We picked up two 6′ lengths of pine 1x6s and cut them down to 64″ each using our compound miter saw. To get that desired length, we measured the length of the old aprons (40″) and added the width of the leaf (24″). Using our Kreg jig, we secured them in place with 2″ drywall screws in 4 pocket holes for each of the corners where they met the turned legs. For extra credit, we also added additional pocket holes on the shorter aprons – just because. (Scott is a big fan of the built Vargo tough! mentality.)
With our aprons complete, we took all 3 sections of table top, pocket holed the oblivion out of them so it was one solid piece, then slid it back onto the table base. (This also helped to pull together any gaps in-between each individual leaf.) Because the top wasn’t attached in any way, we also pocket holed the top to the base – for extra, super duper measures. (Three cheers for hidden pocket holes! Hip, hip!)
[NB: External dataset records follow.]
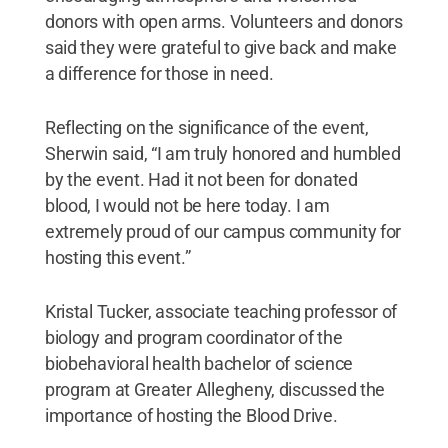
donors with open arms. Volunteers and donors
said they were grateful to give back and make
a difference for those in need.
Reflecting on the significance of the event,
Sherwin said, “I am truly honored and humbled
by the event. Had it not been for donated
blood, I would not be here today. I am
extremely proud of our campus community for
hosting this event.”
Kristal Tucker, associate teaching professor of
biology and program coordinator of the
biobehavioral health bachelor of science
program at Greater Allegheny, discussed the
importance of hosting the Blood Drive.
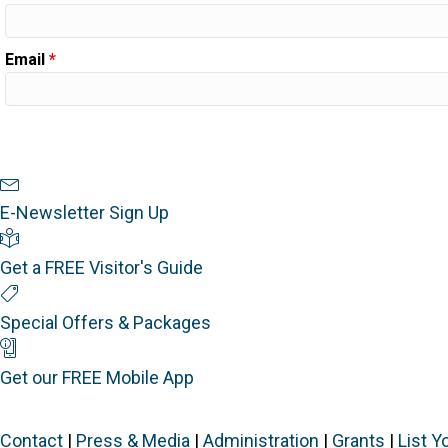
Email
*
Newsletter Sign Up
E-Newsletter Sign Up
Visitor's Guide
Get a FREE Visitor's Guide
Special Offers
Special Offers & Packages
Mobile App
Get our FREE Mobile App
Contact
|
Press & Media
|
Administration
|
Grants
|
List Y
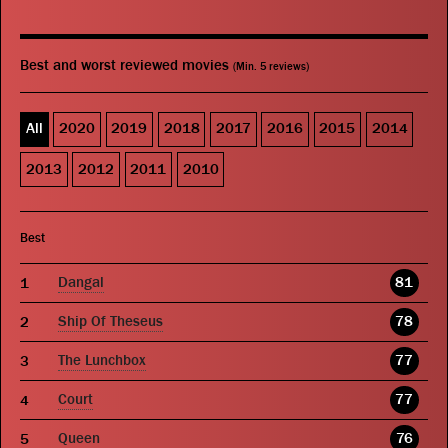
Best and worst reviewed movies
(Min. 5 reviews)
All
2020
2019
2018
2017
2016
2015
2014
2013
2012
2011
2010
Best
Dangal
81
Ship Of Theseus
78
The Lunchbox
77
Court
77
Queen
76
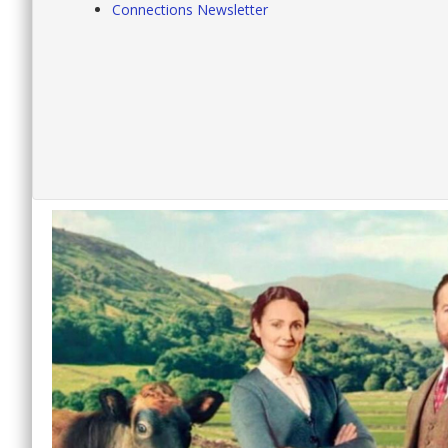
Connections Newsletter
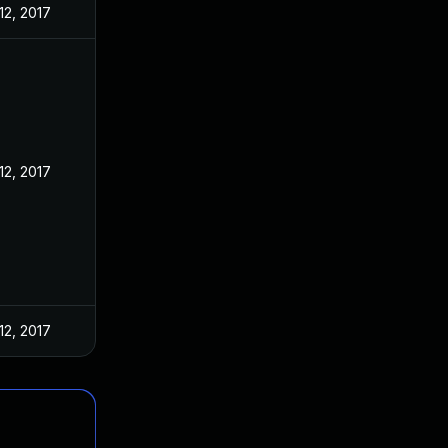
12, 2017
12, 2017
12, 2017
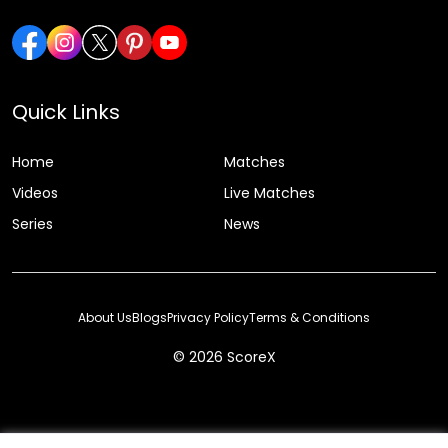
Quick Links
Home
Matches
Videos
Live Matches
Series
News
About Us
Blogs
Privacy Policy
Terms & Conditions
© 2026 ScoreX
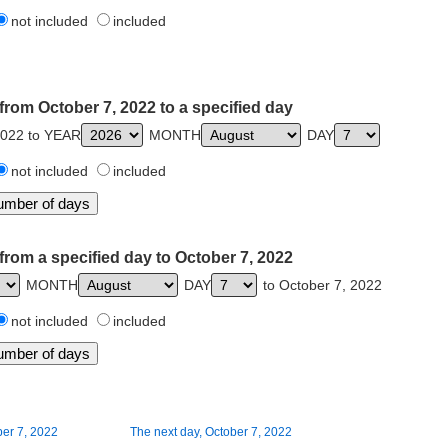
not included
included
from October 7, 2022 to a specified day
2022 to YEAR
MONTH
DAY
not included
included
from a specified day to October 7, 2022
MONTH
DAY
to October 7, 2022
not included
included
ber 7, 2022
The next day, October 7, 2022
Up until that point, things went nice and smooth. Easy, even. But we knew the real beast would be sanding off the old polyurethane. It was chipped, cracked and – just like those nails – ancient. It wasn’t done very well, and although it tells a story of the table’s age, it detracted from the overall beauty.
This is when we started sanding – and sanding and sanding. We’re no strangers to dust at this point (it’s practically our 6th roommate), but I manned myself with the 3M™ respirator and safety glasses. (PS: We’ve been using the disposable respirator masks and $1 glasses throughout the majority of our demolition – but you guys! This gear was my savior throughout the entire sanding marathon. The mask is cozy [for real], the glasses don’t warp my vision [seriously], and often times, I’d forget I was wearing anything at all. Huge props to 3M for sending them our way to test out; there’s no going back to sub-par gear now.)
While I sanded, Scott tied up a few loose ends around the house (tidying cables and stuffing the ceiling with insulation along the outer walls), but every time he came into the garage to check on me, I was still sanding. Note: We used 80 grit sanding pads on our mouse sander, and we followed that up with 220 grit pads to get the finish as smooth as possible.
I sanded for the entire afternoon and into the evening, making sure to get into every nook around the legs. For those smaller details, I used 80 grit sandpaper (followed up with 120), since it was easier to do by hand.
At one point, we tested out using a stripper, which – no. The residue it left behind became more of a hassle than just using pure muscle to motor through the poly finish, so full disclosure: we stripped at one point, regretted it, then spent a few more hours whittling down the fog it left behind.
But! After one and a half days of sanding our little hearts out (because yes, the sanding continued through Sunday afternoon), we had a clean ready-for-stain table! My arms still feel like they’re vibrating, but it was worth it to see those brand new aprons match (close enough to the) tone of the rest of the table.
Because the table prep – ahem, sanding prep – took the better part of our entire weekend, I’m still finishing up the mixing of stains, so that’ll come soon! (We’re giving our best go at this look – a mix of stains for that perfectly weathered I’m-old-but-still-look-good.) Spoiler alert, though? It’s gorgeous. Add this table to our list of things-we’re-daydreaming-about – one hot table in a pretty pink room. (Dare I remind you of my green velvet chair? That’ll layer in, too. I could just scream.)